Dış fiziksel etkiler ile DNA diziliminin bazı moleküllerinde değişmeler
olabiliyor. (Dizilimdeki kök kaybı, hatalı eklenme, sıralanımın bozulması
v.b.) yazılım hataları olarak adlandırılan değişinimler (mütasyonlar),
molekülsel korunma temel ilkesi uyarınca, “değişime direnme” düzeneği yolu
ile, genelenir. “Rastlantısal” olan mütasyonlar gelişigüzel (düzensizce)
ortaya çıkar.
Son derece tutucu olan organizmaların evrim yolunu açan değişinimler
(mütasyonlar) molekülsel ölçekte ve “zorunlu” sonuçludur. Ama, ayıklayıcı
evrim canlı dizge (organizma) düzeyinde gerçekleştiğinden, bu değişinimlerin
tasarımsal gerçekleşmede neden olacakları ile bir zorunlu bağıntıları
yoktur.
Bir canlı dizgenin uğradığı ayıklama baskısının başlangıç koşullarını,
doğasını ve yönünü belirleyen, dış çevre koşulları ile beraber teleonomisel
aygıtın yapısı ve gerçekleşmeleridir. Canlının örgütlenme düzeyi arttıkça
tasarımsal gerçekleşmelerin ayıklamanın yönlenmesindeki payı artar.

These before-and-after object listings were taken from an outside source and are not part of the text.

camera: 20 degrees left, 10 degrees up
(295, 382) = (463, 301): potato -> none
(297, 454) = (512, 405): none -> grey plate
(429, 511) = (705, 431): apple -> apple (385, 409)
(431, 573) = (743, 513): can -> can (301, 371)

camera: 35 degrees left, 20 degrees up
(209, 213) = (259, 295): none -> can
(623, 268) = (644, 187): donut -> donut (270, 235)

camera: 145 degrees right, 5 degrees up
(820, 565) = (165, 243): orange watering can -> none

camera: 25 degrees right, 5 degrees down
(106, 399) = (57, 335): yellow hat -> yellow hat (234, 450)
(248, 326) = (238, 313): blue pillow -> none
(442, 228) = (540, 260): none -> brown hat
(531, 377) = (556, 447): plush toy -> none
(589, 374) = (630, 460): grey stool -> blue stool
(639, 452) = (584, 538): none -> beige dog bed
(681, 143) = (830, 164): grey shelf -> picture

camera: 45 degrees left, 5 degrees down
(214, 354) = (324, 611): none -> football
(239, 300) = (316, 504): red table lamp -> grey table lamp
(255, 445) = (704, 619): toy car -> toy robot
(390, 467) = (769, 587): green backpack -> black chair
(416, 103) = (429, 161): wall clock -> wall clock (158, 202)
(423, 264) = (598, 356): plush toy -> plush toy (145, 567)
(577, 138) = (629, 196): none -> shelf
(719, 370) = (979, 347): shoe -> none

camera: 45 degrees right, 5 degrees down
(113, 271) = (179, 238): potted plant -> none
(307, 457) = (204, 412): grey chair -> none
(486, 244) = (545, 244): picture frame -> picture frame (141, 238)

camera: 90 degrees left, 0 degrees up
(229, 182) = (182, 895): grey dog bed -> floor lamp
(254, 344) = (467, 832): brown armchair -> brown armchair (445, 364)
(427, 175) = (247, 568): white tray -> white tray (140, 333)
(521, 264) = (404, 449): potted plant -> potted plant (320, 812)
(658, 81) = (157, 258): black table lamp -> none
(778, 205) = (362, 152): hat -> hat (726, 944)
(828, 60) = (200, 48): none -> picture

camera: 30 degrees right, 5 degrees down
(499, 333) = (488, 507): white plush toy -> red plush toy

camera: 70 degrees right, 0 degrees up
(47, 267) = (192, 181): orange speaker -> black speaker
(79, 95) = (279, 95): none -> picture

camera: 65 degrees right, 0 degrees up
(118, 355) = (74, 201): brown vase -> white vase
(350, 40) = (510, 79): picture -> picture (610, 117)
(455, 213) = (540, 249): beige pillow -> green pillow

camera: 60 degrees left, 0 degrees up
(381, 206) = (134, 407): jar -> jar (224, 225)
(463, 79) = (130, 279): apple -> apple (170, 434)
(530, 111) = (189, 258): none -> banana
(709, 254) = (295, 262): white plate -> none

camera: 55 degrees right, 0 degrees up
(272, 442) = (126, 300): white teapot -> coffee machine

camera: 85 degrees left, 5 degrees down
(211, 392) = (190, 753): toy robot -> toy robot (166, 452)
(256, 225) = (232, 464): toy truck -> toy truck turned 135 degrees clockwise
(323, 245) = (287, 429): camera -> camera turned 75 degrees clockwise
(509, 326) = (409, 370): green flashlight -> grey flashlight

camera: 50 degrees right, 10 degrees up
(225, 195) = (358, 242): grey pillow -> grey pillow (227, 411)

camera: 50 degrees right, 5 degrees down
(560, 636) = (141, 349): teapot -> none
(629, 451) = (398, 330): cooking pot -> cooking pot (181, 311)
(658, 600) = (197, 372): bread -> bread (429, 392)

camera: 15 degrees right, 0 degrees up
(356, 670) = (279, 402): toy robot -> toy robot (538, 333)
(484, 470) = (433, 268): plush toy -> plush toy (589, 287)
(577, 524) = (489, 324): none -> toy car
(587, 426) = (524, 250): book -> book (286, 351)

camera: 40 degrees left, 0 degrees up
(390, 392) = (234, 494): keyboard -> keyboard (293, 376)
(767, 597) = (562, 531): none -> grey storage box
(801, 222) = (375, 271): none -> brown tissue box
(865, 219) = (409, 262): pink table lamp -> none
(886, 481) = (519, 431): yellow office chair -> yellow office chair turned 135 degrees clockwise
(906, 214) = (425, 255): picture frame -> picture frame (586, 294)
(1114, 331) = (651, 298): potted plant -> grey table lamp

Yüksek canlı dizgelerin yaşamlarını sürdürmeleri ve çoğalmaları, her şeyden
önce, kendi davranışlarına bağlıdır. Örneğin, karada yaşamın seçilmesi,
giderek dört ayaklıların güçlü kol ve bacaklarını geliştirecek ayıklama
baskısını oluşturmuştur.
Türümüze özgü gerçekleşme olan simgesel iletişim çok erken bir dönemde
ortaya çıkarak insanı belirleyen başlangıç seçimlerinden birini
oluşturmuştur. Bu ayıklama baskısı dil ile beyni beraber geliştiriyor. Dilin
gelişimi ise sanat, felsefe, bilim alanlarını ortaya çıkaran bir başka
evrime yol açar.
Canlı dizgelerin (organizmaların) ortaya çıkmasına götüren süreçte, önsel
(apriori) olarak, üç aşama ileri sürülebilir: ilkin nükleotit ve
aminoasitlerin oluşması, sonra, eşlenme yeteneği bulunan büyükmoleküllerin
ortaya çıkması ve son olarak, bu eşlenici yapılar çevresinde, sonunda ilk
hücreye varacak olan bir tasarımsal (teleonomisel) aygıt oluşturan evrim.
Canlı öncesi, nükleotit ve aminoasitlerin oluştuğu evre çözüldü. Daha
sonraki aşama olan, bir çoklu nükleotit diziniminin kendiliğinden eşlenme
ile tamamlayıcı dizinimin bireşimine (sentezine) gidebildiği
gösterildiğinden, aşılabilir. Böyle bir düzenek işlemeye başladığında,
evrimin üç temel süreci olan eşlenme, değişinim (mütasyon) ve ayıklanma da
çalışmaya başlıyor.
Eşlenici yapının çevresinde canlı dizge oluşturacak tasarımsal yapının adım,
adım ortaya çıkması konusundaki bilgimiz ile sınıra varılır. İlksel hücrenin
yapısı konusunda bilgimiz yoktur. Fosiller bulunmadan hücrenin evrimini
aydınlatmak olanaksız. Seçmeli geçirimli hücre zarının ortaya çıkışının
açıklanması da sorunludur.
Kalıtsal yazının çevirisinin düzeneği gerçek bir giz oluşturuyor. Yazının
çevirisini ancak çevirinin ortaya çıkardıkları yapabiliyor. Bu halkanın iki
ucunun kendi kendine ne zaman ve nasıl birleştiğini betimlemek son derece
zor.
Günümüzde, yazının yapısının çözülmüş olması ve bu yapının bütün canlılara
uygulanabileceğinin anlaşılması, sorunun belirli terimler ile
anlatılmasını sağlıyor. Açıklama için
iki yol saptanabilir: Yazının yapısı üç boyutlu kimyasal (stereo şimik)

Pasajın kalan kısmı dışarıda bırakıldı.